ResearchBlogging.orgEntretanto, como a pesquisa que faz uso de medidas implícitas tem evidenciado, as pessoas nem sempre serão capazes ou estarão dispostas a relatar as suas avaliações. Muitas vezes, não temos consciência de diversas avaliações que possuímos ou, se as percebemos, muitas vezes podemos nos sentir desconfortáveis com relatá-las. A partir desta linha de pesquisa, diversos pesquisadores passaram a se perguntar se as pessoas possuem avaliações sobre si mesmas das quais elas não tem consciência, mas que mesmo assim poderiam enviesar a percepção e o comportamento delas.

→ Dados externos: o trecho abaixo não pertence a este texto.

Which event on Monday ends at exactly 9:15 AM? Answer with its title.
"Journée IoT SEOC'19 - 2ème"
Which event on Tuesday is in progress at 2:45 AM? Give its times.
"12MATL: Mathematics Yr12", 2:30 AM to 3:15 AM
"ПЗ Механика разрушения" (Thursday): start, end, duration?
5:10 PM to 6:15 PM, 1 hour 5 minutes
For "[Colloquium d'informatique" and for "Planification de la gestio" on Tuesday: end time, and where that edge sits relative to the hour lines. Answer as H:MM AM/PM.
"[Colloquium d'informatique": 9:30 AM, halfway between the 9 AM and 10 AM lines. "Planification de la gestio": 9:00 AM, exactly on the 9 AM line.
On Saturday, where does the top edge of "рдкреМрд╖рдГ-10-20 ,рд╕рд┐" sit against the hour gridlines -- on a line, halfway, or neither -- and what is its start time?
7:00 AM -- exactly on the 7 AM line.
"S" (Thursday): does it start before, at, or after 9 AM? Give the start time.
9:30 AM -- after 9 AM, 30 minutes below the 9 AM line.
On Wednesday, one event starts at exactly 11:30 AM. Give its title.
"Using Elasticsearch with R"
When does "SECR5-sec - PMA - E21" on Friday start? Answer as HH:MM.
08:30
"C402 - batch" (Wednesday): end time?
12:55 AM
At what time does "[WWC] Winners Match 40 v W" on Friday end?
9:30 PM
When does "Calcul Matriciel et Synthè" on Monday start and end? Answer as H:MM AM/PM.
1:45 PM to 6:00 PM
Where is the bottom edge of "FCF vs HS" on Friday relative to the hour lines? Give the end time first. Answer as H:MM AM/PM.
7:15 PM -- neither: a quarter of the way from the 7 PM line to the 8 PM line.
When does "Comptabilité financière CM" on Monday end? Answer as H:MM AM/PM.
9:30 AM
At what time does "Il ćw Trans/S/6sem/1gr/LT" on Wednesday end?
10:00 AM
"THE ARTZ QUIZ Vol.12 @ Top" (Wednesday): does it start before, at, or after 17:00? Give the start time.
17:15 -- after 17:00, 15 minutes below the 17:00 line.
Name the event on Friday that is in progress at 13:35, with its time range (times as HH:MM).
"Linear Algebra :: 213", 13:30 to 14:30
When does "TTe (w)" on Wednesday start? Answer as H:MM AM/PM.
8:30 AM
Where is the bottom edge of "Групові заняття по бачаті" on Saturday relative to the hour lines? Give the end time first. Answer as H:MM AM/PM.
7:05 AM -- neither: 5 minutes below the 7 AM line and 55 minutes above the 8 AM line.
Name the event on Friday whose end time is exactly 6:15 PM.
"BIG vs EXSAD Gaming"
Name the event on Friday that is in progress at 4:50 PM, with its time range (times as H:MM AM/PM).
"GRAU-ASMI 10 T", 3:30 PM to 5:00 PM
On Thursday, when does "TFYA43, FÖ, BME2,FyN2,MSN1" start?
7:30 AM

Esta linha de pesquisa indicou que a nossa autoestima inconsciente, ou implícita, pode nos influenciar de maneira considerável.

Os psicólogos sociais Greenwald e Banaji (1995) definem autoestima implícita como “o efeito não identificado (ou imprecisamente identificado) por introspecção da autoavaliação sobre objetos associados e dissociados de si”. Para ilustrar o efeito da autoestima implícita, imagine que alguém te informe que o Rasputin (personagem notório da dinastia Romanov) nasceu no mesmo dia do ano que você. Você acha que sua opinião sobre o Rasputin mudaria? Talvez você pense que não, mas Finch e Cialdini (1989) mostraram que as pessoas que achavam que o aniversário delas coincidia com o do Rasputin avaliavam-no mais positivamente que os que achavam que seu aniversário não coincidia. Em outras palavras, coisas ou pessoas ligadas a nós são avaliadas com um viés positivo (dado que sua autoestima implícita seja mais positiva que o objeto avaliado).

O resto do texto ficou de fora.